Nature is not for me, or you, but for all of us.  Canada is and must be for all of us.  

  
We have said it time and time again on our trek, in our presentations, and we will continue reiterating that nature is right outside all of our doorsteps.  Nature exists from our backyards to the Boreal.  You don’t have to be a professional athlete to go out into it, you don’t need special skills, or expensive equipment to enjoy the outdoors.  You don’t need to be a particular type of individual or have vast education.  You need curiosity and passion.  With these two things EVERYONE and ANYONE can get outdoors, can be a scientist and is an explorer.  EVERYONE. 

One of our primarily interests and goals in hiking across Canada has been and will continue to be to encourage youth to reconnect with nature as well as to dramatically expand upon the traditional attitude that it is only specific peoples, with certain backgrounds, educations, attitudes and looks, and identities that belong outdoors and in the sciences.  We both whole heartedly and unreservedly believe in expanding the multiculturalism and diversity of individuals who become interested in Canada’s Natural beauty, the Sciences, and Exploration.  It is through diversity that we can achieve new imaginings of our identities, communities and ways of critically thinking about the challenges facing our environment.  Other people’s identities does not negate them from being curious, being insightful, being a scientist, or being an explorer – but it might give us the unique perspective or radical innovation that we desperately need right now. 
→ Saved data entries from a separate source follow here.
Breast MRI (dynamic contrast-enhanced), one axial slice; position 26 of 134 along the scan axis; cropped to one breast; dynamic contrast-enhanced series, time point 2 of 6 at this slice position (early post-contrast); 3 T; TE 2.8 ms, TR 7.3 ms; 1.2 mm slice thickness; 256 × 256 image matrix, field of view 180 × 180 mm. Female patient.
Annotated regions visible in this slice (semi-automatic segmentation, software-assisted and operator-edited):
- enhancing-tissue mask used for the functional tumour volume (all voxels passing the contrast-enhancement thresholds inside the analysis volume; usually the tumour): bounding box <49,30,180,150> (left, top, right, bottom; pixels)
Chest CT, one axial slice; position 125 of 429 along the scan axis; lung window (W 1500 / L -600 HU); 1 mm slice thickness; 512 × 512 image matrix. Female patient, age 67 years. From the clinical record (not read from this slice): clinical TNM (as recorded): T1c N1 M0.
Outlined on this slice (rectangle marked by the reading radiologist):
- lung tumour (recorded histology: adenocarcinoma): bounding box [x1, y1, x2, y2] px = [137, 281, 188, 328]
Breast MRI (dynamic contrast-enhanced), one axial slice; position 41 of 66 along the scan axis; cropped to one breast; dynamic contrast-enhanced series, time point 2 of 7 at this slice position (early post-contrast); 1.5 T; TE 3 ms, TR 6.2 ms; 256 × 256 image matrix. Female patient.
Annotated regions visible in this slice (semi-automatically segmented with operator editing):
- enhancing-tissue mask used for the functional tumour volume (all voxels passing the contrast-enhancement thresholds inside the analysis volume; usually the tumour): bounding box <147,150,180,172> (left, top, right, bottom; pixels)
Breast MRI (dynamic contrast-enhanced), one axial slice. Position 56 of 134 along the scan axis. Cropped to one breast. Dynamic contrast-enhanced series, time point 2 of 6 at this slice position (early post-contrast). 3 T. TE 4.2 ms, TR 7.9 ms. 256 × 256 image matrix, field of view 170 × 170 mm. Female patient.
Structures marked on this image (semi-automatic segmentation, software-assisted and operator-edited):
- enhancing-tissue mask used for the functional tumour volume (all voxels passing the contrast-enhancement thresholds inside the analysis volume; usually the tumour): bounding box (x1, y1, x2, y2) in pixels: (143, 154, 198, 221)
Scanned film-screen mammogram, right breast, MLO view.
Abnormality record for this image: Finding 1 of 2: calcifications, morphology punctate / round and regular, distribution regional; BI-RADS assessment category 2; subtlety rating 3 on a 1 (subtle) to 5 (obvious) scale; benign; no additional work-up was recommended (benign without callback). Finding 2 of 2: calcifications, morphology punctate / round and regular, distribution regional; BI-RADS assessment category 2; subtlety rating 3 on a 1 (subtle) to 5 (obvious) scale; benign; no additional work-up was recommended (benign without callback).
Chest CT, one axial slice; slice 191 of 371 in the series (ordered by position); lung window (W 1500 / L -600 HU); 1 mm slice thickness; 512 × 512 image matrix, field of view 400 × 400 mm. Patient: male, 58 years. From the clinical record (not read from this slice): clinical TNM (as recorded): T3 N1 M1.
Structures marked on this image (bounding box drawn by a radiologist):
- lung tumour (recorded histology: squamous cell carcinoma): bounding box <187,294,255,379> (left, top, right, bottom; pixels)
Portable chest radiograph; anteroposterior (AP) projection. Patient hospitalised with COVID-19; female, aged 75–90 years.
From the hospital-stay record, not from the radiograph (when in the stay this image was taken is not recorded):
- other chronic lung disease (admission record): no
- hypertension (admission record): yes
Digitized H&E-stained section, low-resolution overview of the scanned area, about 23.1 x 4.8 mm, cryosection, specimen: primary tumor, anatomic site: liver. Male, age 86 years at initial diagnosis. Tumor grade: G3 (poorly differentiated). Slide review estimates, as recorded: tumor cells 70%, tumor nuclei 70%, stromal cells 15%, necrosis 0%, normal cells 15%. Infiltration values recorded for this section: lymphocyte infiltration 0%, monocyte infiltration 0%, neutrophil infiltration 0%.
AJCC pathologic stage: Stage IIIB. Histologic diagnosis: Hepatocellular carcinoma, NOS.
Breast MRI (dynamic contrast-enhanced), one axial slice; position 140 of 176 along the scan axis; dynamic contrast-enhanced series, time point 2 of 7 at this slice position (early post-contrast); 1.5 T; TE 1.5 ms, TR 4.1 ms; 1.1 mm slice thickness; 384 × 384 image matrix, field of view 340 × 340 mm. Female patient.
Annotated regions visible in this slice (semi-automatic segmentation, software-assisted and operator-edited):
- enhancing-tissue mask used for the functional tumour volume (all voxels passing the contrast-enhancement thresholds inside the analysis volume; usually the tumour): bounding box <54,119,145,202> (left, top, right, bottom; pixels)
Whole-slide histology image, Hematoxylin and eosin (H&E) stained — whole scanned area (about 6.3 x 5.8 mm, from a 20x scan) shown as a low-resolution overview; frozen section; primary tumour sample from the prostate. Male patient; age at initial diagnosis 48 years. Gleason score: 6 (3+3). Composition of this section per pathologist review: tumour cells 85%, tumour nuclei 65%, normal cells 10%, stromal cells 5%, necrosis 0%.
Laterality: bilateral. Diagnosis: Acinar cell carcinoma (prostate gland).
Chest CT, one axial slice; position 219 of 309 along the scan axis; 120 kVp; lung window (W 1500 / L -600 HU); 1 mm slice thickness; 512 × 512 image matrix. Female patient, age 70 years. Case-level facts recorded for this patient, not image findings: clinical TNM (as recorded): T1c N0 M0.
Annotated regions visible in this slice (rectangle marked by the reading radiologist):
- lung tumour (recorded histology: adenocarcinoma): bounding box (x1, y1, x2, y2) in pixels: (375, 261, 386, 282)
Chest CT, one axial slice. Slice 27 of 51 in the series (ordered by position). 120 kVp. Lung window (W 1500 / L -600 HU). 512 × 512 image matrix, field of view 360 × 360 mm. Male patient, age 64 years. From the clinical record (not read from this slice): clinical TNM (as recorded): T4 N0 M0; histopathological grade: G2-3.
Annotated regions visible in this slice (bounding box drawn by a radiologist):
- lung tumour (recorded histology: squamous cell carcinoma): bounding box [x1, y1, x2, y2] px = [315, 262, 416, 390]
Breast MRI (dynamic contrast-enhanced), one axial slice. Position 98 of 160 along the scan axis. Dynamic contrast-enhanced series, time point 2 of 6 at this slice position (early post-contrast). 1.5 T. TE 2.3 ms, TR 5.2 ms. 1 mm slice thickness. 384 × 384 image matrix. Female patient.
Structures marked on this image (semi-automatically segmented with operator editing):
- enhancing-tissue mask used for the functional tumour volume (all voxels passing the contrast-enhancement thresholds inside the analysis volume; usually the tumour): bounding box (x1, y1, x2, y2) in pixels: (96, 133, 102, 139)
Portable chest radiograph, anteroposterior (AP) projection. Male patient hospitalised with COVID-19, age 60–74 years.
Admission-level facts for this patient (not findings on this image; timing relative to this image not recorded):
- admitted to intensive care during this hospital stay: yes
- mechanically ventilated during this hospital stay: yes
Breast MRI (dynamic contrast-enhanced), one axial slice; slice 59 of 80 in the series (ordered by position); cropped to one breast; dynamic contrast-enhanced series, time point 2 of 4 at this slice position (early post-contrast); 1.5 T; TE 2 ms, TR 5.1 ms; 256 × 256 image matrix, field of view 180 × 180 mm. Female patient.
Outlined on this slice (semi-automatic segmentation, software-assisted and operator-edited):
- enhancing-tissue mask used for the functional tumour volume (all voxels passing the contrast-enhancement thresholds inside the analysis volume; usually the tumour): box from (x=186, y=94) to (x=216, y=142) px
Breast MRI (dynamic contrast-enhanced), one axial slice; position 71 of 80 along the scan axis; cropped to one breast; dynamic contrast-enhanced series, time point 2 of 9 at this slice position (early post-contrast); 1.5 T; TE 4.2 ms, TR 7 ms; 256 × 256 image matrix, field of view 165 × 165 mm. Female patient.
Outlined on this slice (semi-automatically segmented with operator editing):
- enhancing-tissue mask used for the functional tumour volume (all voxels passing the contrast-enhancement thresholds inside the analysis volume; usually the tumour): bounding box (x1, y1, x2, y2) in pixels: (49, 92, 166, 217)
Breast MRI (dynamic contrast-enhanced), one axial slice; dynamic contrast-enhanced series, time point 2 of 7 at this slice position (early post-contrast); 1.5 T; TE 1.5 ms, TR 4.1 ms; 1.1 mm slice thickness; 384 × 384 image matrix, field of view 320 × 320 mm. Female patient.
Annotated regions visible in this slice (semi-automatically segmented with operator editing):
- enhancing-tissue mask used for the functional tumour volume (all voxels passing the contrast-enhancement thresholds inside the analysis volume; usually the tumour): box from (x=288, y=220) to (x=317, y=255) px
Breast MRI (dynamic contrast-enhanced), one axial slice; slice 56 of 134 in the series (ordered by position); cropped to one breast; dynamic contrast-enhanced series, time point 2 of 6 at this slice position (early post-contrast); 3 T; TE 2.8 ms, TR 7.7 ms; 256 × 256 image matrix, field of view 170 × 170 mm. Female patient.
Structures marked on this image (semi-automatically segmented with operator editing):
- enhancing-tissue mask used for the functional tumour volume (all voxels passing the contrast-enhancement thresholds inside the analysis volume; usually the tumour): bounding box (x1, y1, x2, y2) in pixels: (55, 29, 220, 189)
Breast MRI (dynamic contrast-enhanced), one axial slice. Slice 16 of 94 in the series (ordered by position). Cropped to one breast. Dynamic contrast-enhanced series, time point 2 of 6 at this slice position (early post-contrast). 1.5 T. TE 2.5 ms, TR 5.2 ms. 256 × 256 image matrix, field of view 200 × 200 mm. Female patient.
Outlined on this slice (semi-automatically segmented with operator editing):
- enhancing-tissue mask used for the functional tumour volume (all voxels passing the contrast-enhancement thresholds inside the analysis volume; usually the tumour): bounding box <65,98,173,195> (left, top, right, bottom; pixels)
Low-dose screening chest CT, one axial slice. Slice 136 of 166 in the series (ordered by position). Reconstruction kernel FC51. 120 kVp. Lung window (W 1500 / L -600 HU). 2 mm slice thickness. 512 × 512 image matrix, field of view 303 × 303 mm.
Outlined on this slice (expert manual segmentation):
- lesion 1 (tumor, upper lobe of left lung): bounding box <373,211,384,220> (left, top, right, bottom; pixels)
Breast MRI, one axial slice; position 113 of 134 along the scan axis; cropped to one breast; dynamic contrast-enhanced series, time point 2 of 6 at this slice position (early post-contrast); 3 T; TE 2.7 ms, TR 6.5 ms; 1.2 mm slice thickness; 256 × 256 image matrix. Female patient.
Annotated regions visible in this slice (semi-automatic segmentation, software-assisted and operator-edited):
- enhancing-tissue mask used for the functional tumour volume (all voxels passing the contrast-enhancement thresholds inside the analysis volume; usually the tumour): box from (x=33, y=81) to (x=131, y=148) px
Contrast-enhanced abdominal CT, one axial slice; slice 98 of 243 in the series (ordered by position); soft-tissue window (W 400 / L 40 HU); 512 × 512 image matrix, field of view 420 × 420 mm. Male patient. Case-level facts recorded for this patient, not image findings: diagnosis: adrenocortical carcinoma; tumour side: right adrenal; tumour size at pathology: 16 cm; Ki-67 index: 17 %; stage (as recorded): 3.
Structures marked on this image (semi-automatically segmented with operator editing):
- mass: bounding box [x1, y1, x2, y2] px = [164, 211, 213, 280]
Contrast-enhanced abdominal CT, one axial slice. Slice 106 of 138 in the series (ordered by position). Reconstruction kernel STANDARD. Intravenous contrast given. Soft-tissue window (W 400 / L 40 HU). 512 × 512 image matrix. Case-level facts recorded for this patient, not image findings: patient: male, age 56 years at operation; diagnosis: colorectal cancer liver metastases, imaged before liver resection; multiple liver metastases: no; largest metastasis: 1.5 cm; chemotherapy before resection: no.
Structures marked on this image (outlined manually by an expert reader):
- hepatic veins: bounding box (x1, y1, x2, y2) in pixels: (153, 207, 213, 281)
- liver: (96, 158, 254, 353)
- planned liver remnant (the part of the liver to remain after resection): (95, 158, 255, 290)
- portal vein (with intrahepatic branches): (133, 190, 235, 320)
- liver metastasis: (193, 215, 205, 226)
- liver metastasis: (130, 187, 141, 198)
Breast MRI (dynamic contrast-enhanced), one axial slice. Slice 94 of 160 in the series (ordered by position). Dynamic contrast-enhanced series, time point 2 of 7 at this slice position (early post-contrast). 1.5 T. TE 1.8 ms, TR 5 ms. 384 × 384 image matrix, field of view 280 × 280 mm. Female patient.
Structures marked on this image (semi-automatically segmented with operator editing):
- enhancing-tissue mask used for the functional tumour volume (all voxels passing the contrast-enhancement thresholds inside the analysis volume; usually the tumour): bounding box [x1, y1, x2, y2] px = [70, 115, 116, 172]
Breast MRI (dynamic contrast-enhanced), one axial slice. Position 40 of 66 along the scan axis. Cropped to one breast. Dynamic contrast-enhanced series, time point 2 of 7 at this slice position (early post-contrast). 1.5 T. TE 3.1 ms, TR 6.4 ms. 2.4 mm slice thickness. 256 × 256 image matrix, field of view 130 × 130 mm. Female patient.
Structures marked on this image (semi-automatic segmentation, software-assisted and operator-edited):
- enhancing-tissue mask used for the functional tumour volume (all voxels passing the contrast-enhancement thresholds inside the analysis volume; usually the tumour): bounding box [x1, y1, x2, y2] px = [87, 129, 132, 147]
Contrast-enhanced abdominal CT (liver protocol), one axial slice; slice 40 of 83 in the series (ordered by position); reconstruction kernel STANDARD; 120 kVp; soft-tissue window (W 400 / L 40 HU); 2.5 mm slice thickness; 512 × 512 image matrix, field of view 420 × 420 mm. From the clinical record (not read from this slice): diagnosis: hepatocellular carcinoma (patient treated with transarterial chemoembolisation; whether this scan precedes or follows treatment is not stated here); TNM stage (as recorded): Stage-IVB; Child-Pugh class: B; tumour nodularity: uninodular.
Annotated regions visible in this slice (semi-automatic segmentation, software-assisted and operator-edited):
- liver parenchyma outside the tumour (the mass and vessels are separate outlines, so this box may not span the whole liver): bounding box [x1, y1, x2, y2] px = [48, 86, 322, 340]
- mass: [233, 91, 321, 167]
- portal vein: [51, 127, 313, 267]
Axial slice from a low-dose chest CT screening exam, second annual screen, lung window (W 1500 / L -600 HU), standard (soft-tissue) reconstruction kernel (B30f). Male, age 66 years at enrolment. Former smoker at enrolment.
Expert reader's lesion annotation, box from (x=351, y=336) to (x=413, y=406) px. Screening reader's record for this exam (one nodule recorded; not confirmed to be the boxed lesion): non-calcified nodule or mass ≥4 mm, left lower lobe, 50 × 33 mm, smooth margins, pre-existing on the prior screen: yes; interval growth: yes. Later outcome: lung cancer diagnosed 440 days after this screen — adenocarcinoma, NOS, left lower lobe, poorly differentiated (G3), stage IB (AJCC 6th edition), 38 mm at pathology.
When you see the state of birds in North America, when you see the projections for our environment, when you see the effects of Global Pandemics on our society, and when you realize the enormity of the challenges that face us in this world - there is no denying that we need all the perspectives that we can gather. 

To anyone who doesn’t feel that they fit in, trust me that there is always a place on the trail or watching the bird-feeder for you – trust me there are a ton of people waiting there to cheer you on.